Mark Burgess: It’s been a stopping off point for us for a couple of years. It always surprises me really, think I would have been sick of it by now, but we seem to do well. We are doing a Script of the Bridge performance. We did a tour with it in the Spring, and for one reason or another at that time we couldn’t include Germany. We went to Italy, Spain, Switzerland, Holland, but we couldn’t include Germany, so this is kind of the end of that tour, even though there has been more than a 3 month gap.
Post-Punk: I’ve been looking forward to this all year, because there have been some songs not in a typical setlist of the past years. You play “Less Than Human” for example, but I don’t think the last couple of times I got to hear it.
Mark Burgess: No, we haven’t played it for a while, we haven’t played a lot of ‘Script’ for a while. And some we play all the time like “A Person Isn’t Safe Anywhere These Days”, and stuff like that. But the interesting thing is, you play them in context. When you are just playing them part of a set, you are not playing them in context. So for example, if you close a show with “Second Skin”, it kind of becomes inflated, you know—it becomes more of a jam thing—you’re ending the show with it. When you have to play it in context, you have to play it differently. Because obviously you don’t DO that in a middle of a show—you don’t end the show in the middle! So you have to approach them differently, and that’s been quite interesting.
Post-Punk: Interesting that you mention that, because The Script of the Bridge seems to me to be an album in context. It is a cohesive album where all the songs go together from start to finish like a real narrative.
Mark Burgess: Well, it’s your first one—so it’s more of a labor of love. As a young band you know, it’s your first ALBUM. You are kinda like—anal about it! Everything has gotta be in the right place. There is not a drumbeat or a note that should not be there. Do you know what I mean? You’ve had all this time in your mind to think about your first record. Because you are starting from the beginning, if that’s what you’re aiming for—to make an album, and now you’re suddenly doing it. Whereas the second one it’s like “Right, we need another one” and you’ve got 4 months—5 months to get it together. It’s kinda different, and you’ve done it all once.

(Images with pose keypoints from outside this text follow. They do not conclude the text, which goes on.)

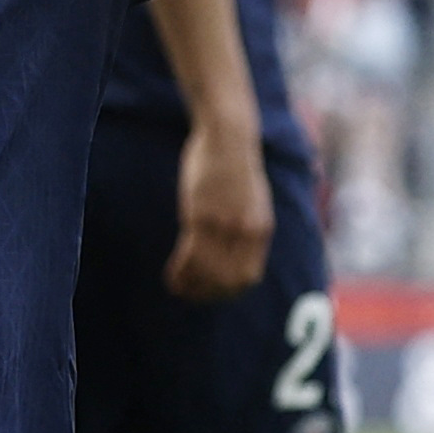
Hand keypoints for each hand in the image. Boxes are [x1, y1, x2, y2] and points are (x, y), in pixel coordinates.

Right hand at [163, 123, 276, 304]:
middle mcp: (246, 232)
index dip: (229, 291)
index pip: (248, 276)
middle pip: (228, 280)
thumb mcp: (251, 200)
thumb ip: (244, 225)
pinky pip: (190, 255)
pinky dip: (180, 270)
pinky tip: (171, 274)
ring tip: (177, 286)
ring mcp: (224, 225)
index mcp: (261, 230)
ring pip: (206, 271)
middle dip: (208, 293)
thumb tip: (231, 248)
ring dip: (190, 285)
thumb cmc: (235, 166)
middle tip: (190, 295)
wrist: (229, 136)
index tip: (212, 294)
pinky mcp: (202, 216)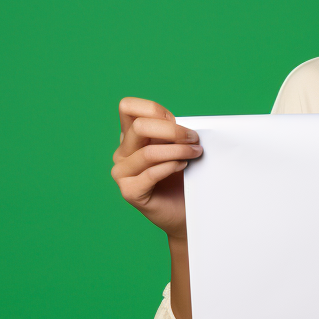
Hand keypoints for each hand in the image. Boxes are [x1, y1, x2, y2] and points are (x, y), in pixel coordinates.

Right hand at [111, 97, 202, 239]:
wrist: (183, 211)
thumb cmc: (182, 177)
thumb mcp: (176, 147)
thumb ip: (172, 133)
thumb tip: (186, 125)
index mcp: (131, 136)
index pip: (128, 107)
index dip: (155, 110)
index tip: (177, 121)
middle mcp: (122, 152)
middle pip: (140, 126)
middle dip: (173, 130)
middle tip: (195, 139)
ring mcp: (122, 172)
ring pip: (148, 152)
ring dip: (178, 150)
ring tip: (196, 153)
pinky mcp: (130, 191)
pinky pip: (151, 173)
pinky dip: (171, 166)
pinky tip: (184, 166)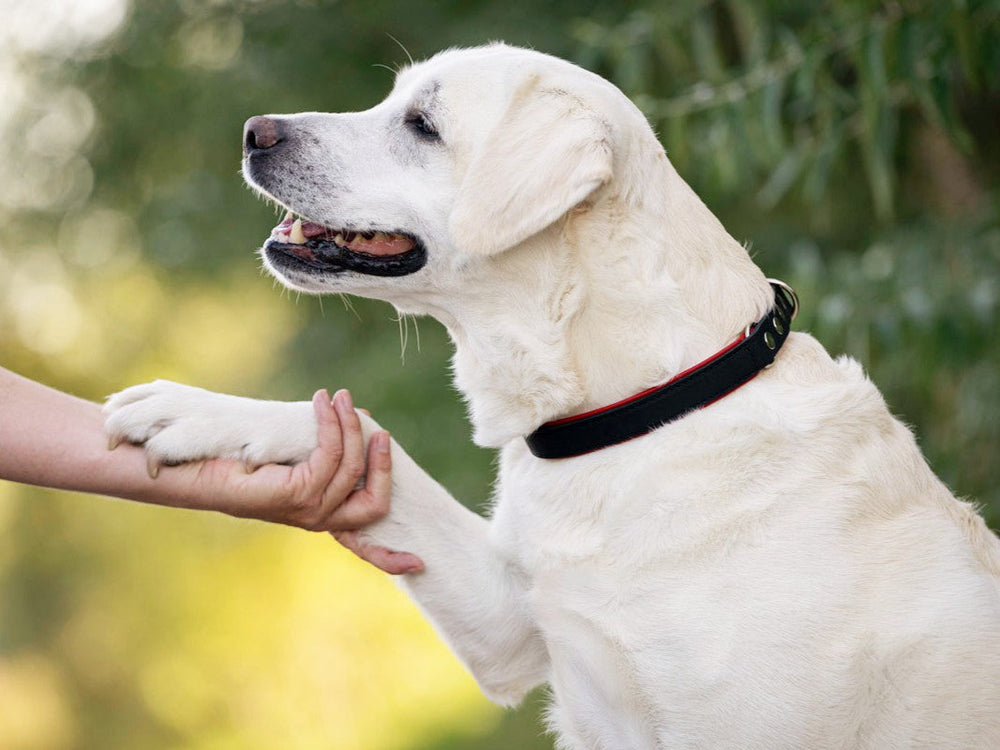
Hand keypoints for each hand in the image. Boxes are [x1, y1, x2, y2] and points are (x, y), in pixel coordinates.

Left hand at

And there are other factors, like the second one we did was supposed to be more like the first one. It was supposed to have links and a form following from A to B. Albums were always a journey from A to B. Track 1, to the end. It was a journey—and you try to recreate that. We had a falling out with the engineer/producer Colin. I can’t remember what is was over, but we had a falling out and he disappeared and he took all the samples with him, so we couldn’t do it. So it became not quite the record we were hoping to make. But people want to still hear that too, so here we are 30 years later, or whatever it is.